• [Your objective]:
Every line of the entries below that includes "double" belongs in the answer, copied as written.

(Extracted data entries)
# # # #
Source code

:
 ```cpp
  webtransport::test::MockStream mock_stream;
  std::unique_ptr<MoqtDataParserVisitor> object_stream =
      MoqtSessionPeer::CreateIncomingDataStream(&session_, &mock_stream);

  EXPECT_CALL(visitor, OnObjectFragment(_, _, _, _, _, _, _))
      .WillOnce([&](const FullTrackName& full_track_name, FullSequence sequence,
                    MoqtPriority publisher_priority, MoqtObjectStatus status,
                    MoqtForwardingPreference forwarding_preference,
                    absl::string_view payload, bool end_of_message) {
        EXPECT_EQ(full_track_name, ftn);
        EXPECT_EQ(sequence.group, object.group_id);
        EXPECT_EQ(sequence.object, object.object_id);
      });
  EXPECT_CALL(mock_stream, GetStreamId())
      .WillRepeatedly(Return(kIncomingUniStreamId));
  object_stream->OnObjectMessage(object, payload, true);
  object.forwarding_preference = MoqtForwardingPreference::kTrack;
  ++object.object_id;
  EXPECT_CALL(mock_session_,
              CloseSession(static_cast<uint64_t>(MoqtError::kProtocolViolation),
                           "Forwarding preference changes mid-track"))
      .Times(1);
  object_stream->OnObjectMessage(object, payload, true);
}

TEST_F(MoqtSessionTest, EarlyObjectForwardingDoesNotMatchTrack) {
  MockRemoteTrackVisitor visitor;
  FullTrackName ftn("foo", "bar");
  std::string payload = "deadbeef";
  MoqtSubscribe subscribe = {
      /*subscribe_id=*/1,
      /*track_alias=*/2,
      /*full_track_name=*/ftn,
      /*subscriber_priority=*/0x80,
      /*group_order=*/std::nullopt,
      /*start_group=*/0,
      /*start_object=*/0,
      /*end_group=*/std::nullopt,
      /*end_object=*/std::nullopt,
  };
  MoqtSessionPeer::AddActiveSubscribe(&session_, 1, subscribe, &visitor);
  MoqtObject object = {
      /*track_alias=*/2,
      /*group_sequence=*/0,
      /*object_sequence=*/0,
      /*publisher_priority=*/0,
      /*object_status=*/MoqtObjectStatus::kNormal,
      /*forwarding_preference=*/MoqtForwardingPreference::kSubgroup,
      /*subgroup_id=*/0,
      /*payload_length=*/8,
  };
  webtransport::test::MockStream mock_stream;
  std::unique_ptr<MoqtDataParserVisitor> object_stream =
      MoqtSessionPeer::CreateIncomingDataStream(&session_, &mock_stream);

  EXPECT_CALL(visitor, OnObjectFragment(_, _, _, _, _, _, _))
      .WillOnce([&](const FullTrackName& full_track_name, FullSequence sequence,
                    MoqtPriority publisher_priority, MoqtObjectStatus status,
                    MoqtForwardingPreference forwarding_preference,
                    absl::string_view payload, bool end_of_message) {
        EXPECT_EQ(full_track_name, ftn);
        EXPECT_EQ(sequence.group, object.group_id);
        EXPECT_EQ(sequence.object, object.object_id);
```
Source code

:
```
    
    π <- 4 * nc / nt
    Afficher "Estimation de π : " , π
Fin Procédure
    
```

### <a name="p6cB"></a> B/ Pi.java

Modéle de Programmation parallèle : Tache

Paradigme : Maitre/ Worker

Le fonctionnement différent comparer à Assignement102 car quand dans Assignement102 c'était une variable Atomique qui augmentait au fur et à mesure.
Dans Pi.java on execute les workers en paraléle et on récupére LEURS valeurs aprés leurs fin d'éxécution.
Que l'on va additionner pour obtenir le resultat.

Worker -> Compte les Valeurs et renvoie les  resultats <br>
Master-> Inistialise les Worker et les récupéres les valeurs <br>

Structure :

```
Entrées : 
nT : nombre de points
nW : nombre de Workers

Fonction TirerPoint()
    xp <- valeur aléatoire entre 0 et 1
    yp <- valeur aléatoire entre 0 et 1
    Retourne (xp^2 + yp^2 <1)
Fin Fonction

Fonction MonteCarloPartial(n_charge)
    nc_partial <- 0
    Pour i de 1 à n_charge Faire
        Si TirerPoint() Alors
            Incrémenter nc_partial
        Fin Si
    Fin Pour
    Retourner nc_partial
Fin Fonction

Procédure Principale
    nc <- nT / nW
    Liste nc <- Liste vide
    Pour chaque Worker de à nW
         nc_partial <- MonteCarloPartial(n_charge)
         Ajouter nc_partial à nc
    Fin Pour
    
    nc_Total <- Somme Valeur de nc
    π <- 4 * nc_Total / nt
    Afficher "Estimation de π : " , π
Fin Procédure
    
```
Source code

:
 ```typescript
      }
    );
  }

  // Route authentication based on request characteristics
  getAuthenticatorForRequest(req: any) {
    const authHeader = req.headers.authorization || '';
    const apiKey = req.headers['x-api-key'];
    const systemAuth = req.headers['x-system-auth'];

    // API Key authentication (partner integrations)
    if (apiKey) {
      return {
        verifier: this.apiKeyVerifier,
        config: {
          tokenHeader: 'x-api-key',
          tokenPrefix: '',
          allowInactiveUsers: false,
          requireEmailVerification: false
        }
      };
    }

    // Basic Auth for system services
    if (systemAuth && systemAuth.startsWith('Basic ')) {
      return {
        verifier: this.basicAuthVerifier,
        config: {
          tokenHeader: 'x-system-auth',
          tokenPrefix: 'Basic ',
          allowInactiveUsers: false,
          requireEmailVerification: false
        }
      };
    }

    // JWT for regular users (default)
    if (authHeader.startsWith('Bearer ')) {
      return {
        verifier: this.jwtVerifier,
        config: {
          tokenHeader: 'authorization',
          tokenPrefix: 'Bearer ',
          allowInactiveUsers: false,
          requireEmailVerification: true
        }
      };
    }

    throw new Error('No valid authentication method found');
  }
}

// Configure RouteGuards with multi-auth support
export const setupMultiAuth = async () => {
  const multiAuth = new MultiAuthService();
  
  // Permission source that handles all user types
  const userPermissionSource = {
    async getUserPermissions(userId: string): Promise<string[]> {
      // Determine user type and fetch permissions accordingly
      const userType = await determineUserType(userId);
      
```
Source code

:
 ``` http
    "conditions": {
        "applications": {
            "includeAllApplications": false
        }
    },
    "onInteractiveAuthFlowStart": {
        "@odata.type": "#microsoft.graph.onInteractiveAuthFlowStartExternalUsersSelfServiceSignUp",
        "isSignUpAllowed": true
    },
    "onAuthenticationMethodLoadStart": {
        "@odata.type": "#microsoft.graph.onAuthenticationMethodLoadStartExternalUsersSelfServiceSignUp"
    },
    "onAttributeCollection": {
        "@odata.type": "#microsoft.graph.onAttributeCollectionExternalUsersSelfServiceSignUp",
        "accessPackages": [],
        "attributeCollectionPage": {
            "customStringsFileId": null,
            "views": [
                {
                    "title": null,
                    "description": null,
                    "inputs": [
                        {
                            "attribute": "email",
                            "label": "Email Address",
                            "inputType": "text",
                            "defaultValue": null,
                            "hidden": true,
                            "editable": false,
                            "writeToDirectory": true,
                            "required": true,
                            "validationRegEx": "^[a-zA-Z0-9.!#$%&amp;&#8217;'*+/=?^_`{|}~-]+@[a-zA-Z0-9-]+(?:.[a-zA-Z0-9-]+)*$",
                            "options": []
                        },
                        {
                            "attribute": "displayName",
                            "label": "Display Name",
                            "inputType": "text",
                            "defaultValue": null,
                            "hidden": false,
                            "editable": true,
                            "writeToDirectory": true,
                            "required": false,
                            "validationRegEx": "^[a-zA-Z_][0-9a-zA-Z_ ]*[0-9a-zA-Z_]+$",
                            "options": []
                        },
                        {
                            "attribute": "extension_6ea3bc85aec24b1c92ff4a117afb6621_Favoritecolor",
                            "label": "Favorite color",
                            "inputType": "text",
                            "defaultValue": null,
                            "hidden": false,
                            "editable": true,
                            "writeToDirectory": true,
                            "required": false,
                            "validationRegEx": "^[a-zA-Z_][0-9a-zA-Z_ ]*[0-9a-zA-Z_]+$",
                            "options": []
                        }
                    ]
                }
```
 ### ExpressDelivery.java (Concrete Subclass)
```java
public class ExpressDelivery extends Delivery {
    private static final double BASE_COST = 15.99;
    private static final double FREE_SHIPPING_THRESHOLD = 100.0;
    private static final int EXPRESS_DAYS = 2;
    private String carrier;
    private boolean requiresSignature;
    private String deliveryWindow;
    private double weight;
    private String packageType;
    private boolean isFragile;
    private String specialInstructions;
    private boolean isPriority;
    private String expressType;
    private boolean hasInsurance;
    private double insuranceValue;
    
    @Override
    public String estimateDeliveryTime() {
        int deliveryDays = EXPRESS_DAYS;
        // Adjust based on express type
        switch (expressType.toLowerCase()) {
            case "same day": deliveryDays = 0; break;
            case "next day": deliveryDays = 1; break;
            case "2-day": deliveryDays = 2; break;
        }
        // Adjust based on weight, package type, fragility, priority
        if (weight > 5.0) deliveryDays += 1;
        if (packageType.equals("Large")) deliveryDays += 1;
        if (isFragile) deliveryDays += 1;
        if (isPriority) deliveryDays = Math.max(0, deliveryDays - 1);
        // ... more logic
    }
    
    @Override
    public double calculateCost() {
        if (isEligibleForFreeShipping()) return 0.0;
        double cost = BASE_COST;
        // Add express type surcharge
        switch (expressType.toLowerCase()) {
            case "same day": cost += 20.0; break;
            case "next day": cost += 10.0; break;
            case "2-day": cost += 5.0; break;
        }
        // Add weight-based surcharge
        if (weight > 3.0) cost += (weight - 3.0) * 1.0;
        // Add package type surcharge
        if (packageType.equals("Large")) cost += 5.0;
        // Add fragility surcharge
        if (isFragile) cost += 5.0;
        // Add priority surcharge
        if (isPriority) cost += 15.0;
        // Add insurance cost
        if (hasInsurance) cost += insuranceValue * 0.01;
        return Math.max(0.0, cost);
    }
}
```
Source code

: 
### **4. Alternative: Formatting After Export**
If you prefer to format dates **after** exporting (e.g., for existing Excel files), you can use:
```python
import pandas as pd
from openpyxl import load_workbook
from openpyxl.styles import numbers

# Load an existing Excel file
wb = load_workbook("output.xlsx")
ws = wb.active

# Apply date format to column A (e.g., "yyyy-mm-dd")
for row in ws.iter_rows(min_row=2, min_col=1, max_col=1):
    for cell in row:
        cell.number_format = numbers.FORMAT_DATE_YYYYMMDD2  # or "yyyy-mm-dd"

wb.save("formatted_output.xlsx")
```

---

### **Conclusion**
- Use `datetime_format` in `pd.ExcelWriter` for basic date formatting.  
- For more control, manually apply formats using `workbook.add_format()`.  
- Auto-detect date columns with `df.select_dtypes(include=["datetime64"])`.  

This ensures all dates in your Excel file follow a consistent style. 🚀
# # # #
• [Expected answer]:
    private static final double BASE_COST = 15.99;
    private static final double FREE_SHIPPING_THRESHOLD = 100.0;
    private double weight;
    private double insuranceValue;
    public double calculateCost() {
        double cost = BASE_COST;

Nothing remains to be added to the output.